▸ Required work:
1. In the report on pre-debate campaign spin, what new frontier in political media management did the campaigns debut?
2. Rewrite the stretch of the report on pre-debate campaign spin from "HEMPSTEAD, New York" through "today: The pre-wash.", substituting "social media" for "Twitter".

HEMPSTEAD, New York — With the traditional post-debate spin room arriving far too late to effect a media consensus formed instantly on Twitter, the Romney and Obama campaigns debuted a new frontier in political media management here today: The pre-wash.

Reporters began arriving in the vast Hofstra University gymnasium Tuesday morning, some of them a full 12 hours in advance of the 9:00 p.m. debate. And officials of both campaigns and parties Tuesday afternoon promptly to work on the blue carpet, trying to put them in just the right state of mind to appreciate their respective candidates. They deployed surrogate after surrogate — senators, governors, strategists, and flacks — simply to keep reporters occupied.

"We're doing this because you're here writing about it," quipped Republican National Committee chairman Reince Priebus — an answer echoed, almost word-for-word, by surrogates of both parties.

"What else do you have to do?" asked an Obama campaign aide.

The mission: "raising expectations for the other guy, managing expectations for ourselves," said Romney aide Kevin Madden.

▸ Material supplied:
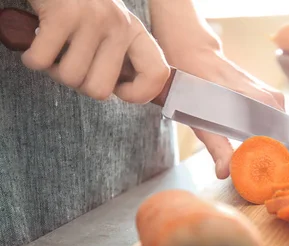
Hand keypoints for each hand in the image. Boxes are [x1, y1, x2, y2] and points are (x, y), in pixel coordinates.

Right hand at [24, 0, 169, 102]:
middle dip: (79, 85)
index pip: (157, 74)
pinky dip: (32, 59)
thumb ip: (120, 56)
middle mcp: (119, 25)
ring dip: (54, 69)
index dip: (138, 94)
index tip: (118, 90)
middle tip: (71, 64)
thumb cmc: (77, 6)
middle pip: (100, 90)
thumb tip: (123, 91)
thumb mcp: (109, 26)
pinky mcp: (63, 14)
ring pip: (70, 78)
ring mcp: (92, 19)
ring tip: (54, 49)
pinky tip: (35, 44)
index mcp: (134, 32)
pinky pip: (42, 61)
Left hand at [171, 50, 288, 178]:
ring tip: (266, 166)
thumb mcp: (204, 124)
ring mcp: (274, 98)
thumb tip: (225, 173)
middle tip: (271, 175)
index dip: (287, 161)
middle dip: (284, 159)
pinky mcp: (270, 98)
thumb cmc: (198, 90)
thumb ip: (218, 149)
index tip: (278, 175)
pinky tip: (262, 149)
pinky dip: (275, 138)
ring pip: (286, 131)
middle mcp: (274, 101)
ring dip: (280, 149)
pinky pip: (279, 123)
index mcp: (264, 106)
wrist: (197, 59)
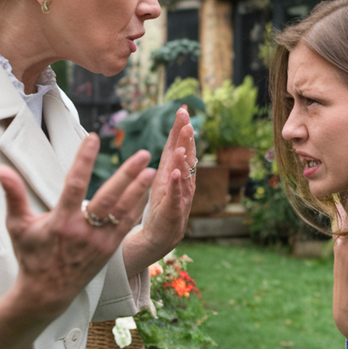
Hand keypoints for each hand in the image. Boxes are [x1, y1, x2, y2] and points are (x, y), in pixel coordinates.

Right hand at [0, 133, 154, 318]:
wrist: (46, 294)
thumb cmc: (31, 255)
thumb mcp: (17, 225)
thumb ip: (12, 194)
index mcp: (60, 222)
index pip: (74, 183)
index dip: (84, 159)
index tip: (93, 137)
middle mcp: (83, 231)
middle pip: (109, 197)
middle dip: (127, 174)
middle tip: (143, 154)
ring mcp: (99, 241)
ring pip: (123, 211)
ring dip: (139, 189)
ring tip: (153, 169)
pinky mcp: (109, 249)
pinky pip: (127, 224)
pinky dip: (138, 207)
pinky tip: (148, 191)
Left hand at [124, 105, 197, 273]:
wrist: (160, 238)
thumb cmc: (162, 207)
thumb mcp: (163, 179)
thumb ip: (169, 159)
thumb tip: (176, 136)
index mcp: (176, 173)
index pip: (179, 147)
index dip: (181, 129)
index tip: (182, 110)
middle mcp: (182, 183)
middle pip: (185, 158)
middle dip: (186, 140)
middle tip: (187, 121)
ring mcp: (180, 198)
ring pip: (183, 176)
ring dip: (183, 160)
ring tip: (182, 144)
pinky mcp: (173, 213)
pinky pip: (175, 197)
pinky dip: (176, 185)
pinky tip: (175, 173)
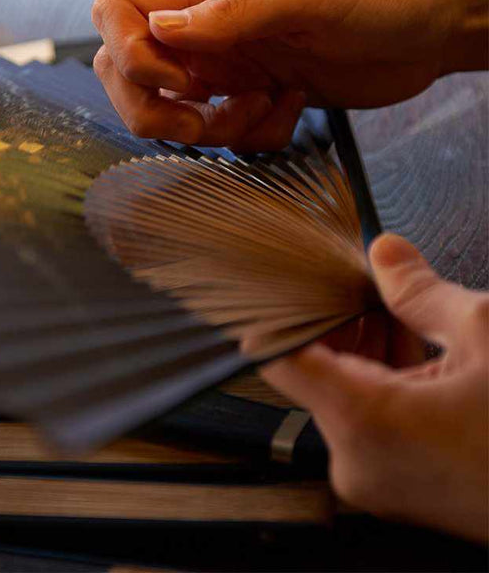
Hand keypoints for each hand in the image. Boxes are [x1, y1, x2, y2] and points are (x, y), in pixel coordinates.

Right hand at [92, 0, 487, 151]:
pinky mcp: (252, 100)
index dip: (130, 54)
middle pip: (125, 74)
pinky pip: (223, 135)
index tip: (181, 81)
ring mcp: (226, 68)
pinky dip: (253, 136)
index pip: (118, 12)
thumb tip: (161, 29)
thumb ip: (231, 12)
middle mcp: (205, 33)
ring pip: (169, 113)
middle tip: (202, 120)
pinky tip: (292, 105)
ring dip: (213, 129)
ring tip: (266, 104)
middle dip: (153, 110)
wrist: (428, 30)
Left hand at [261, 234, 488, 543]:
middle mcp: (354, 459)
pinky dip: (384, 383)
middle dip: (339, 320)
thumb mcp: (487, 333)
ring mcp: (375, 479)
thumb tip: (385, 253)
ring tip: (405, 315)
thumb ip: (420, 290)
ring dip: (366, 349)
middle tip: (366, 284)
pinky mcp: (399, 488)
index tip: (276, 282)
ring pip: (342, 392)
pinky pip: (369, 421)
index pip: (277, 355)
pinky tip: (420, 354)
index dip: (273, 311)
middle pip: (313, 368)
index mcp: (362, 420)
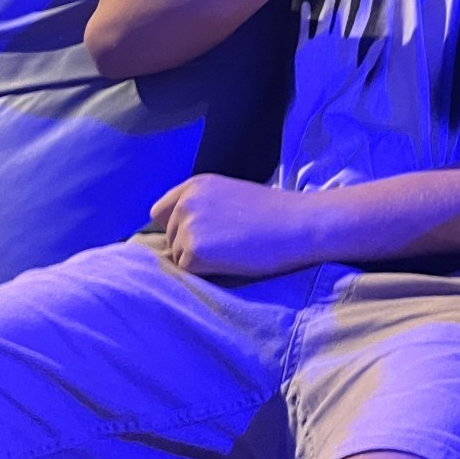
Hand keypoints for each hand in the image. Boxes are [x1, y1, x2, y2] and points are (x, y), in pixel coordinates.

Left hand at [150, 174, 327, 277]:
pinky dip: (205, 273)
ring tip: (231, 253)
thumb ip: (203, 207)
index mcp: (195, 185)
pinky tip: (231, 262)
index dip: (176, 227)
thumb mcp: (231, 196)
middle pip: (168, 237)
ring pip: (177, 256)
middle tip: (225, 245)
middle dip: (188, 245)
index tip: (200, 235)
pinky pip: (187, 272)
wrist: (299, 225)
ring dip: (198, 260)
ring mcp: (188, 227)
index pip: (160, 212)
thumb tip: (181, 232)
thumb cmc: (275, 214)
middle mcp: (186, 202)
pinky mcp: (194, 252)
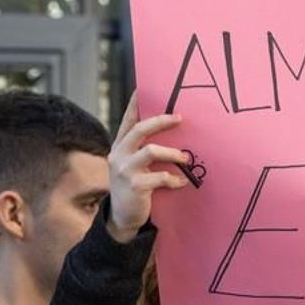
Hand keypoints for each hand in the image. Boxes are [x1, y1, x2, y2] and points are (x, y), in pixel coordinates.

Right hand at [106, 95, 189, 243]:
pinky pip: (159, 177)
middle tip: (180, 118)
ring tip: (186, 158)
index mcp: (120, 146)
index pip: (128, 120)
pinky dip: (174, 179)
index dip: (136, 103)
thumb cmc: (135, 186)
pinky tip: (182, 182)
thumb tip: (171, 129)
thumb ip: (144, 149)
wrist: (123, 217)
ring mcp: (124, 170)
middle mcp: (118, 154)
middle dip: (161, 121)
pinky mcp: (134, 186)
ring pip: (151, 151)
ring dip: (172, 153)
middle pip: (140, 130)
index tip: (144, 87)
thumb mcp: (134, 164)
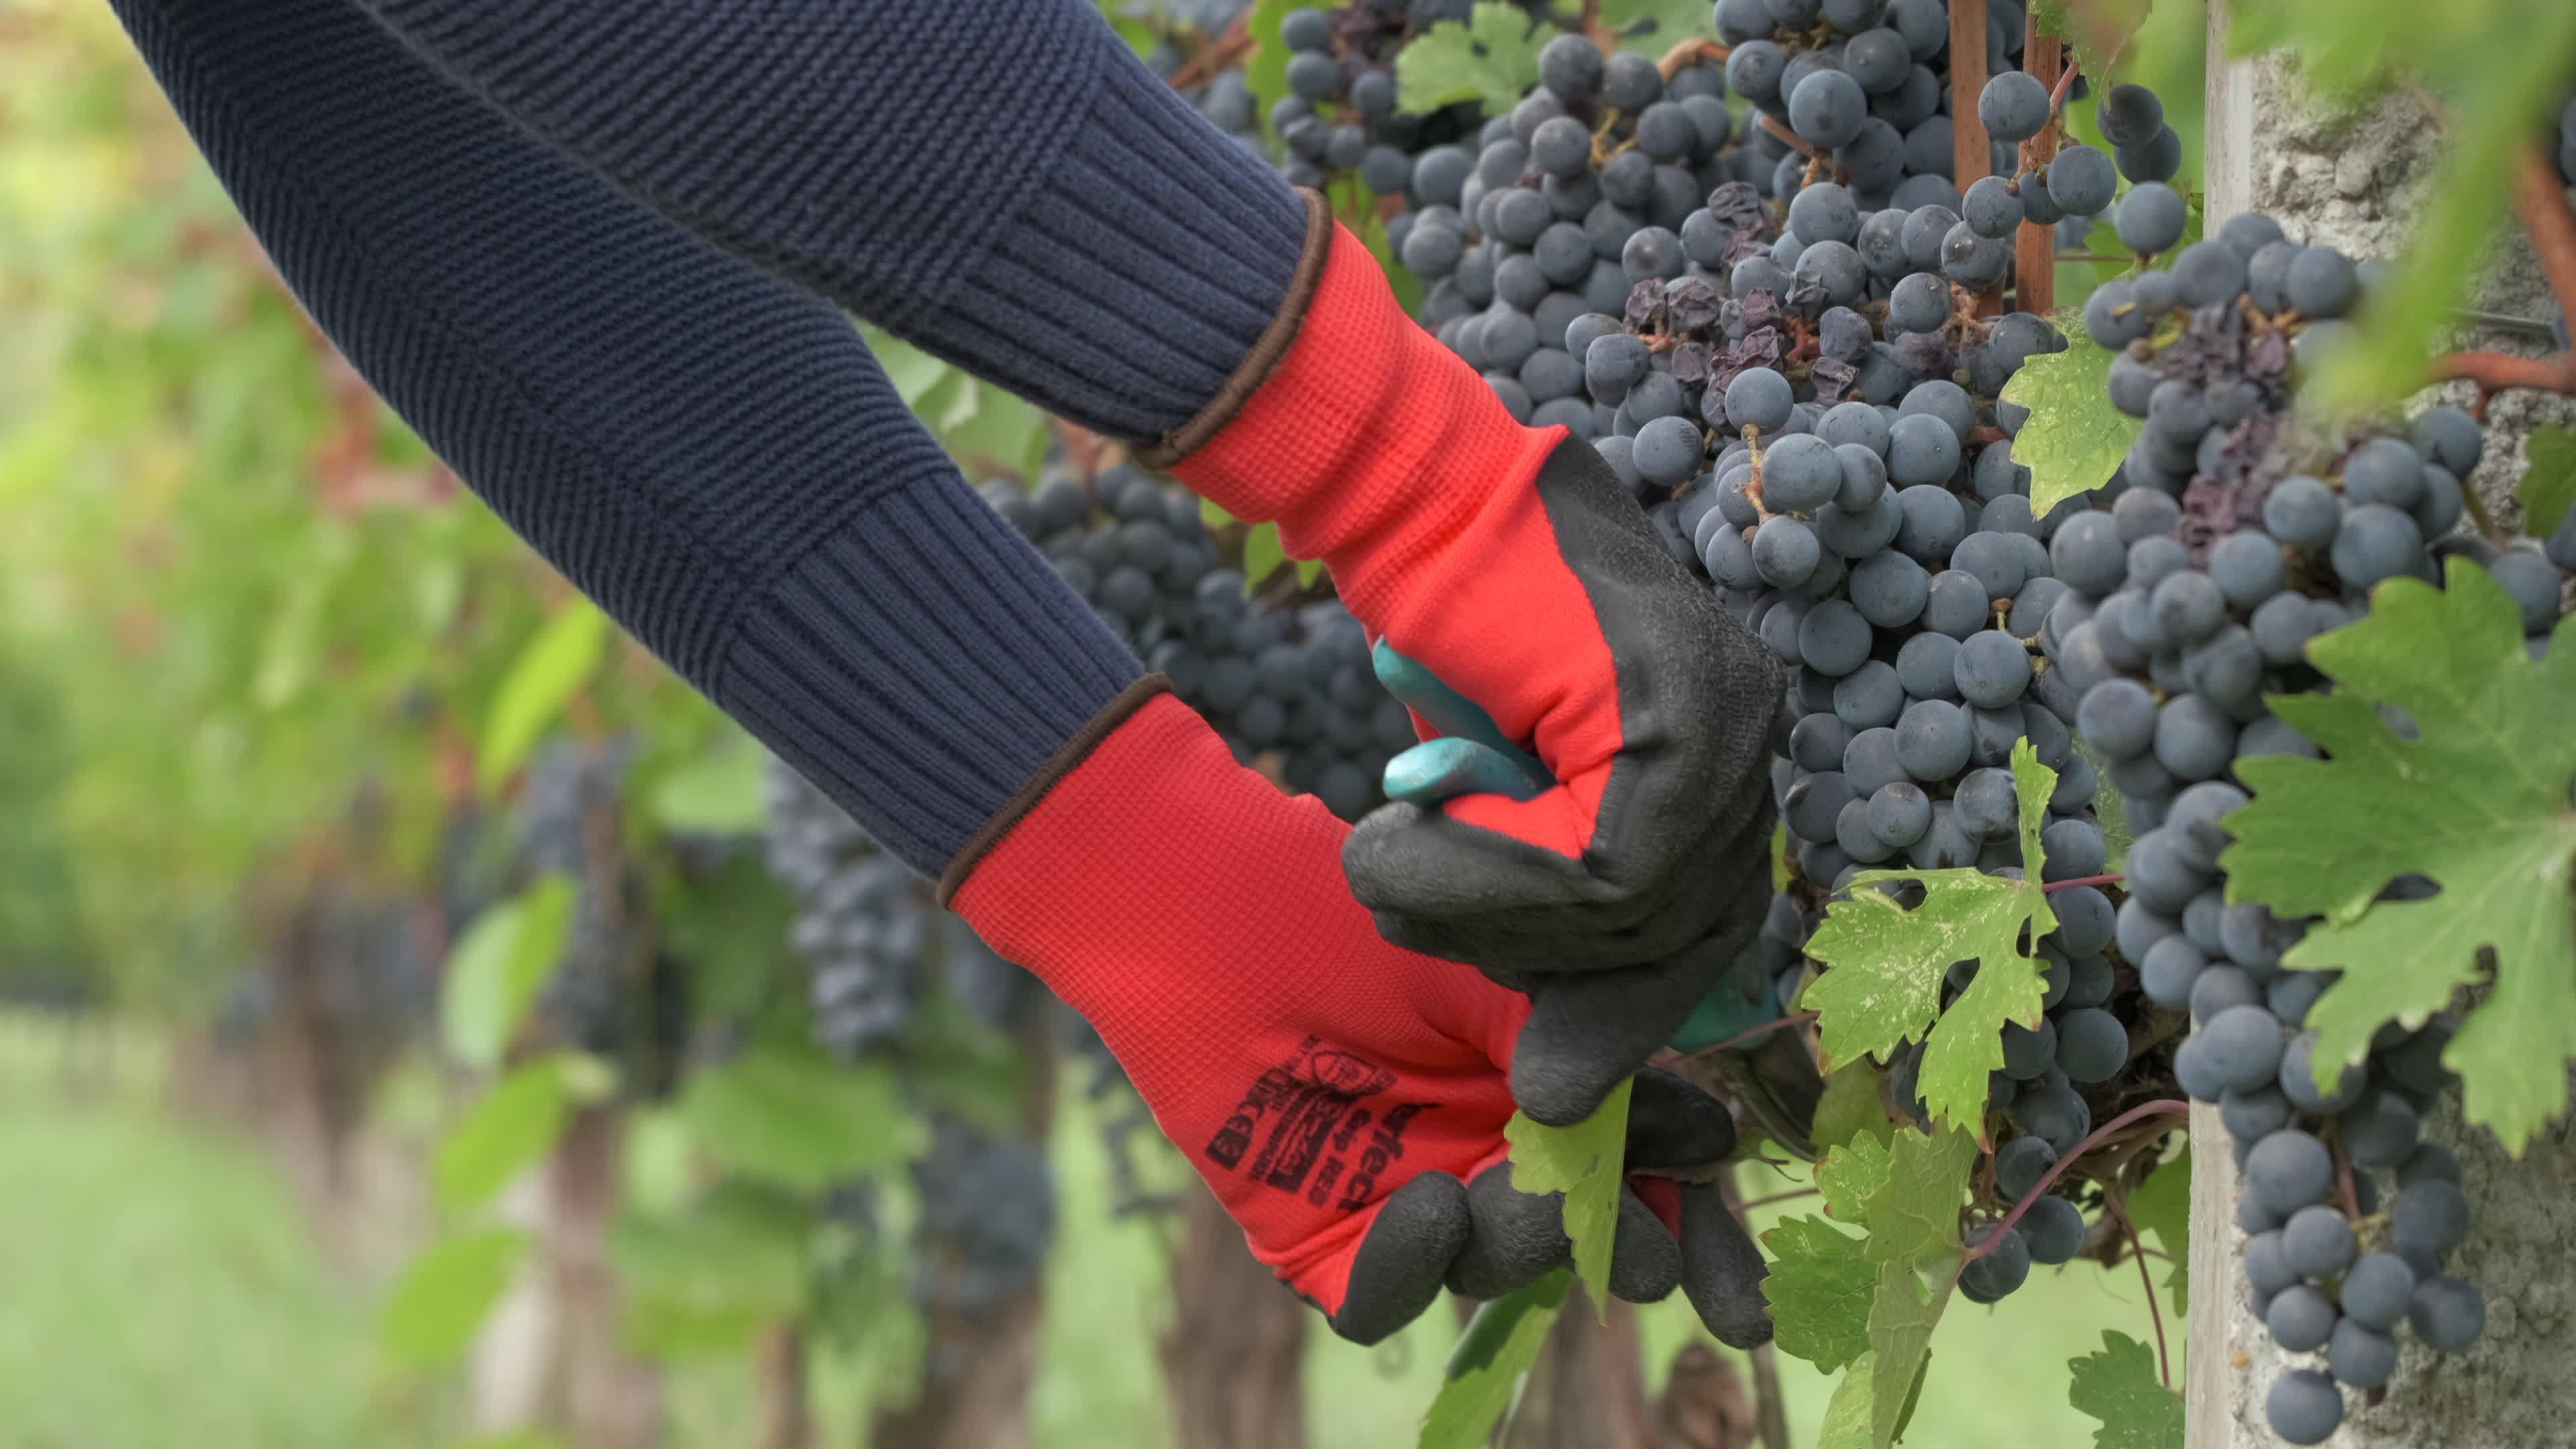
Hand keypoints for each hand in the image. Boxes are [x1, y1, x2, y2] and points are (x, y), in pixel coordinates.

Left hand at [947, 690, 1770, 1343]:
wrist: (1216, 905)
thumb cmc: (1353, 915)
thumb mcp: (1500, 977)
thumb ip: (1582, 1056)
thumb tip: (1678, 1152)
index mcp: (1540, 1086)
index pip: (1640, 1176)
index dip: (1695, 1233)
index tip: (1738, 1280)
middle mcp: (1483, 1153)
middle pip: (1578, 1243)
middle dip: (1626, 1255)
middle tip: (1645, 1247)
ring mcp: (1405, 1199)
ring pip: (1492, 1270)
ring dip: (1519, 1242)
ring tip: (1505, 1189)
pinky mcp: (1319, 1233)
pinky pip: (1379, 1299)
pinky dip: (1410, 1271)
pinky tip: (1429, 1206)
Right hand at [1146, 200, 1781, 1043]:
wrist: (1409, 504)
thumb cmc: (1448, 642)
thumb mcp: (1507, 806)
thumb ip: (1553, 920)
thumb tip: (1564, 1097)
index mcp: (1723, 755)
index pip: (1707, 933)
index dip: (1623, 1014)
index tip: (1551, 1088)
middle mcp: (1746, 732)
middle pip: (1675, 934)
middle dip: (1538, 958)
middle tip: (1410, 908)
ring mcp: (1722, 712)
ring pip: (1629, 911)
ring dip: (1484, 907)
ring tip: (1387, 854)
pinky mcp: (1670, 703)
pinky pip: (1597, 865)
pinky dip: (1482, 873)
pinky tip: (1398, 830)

▸ Solutions to the exercise:
1. The pre-wash.

2.
HEMPSTEAD, New York — With the traditional post-debate spin room arriving far too late to effect a media consensus formed instantly on social media, the Romney and Obama campaigns debuted a new frontier in political media management here today: The pre-wash.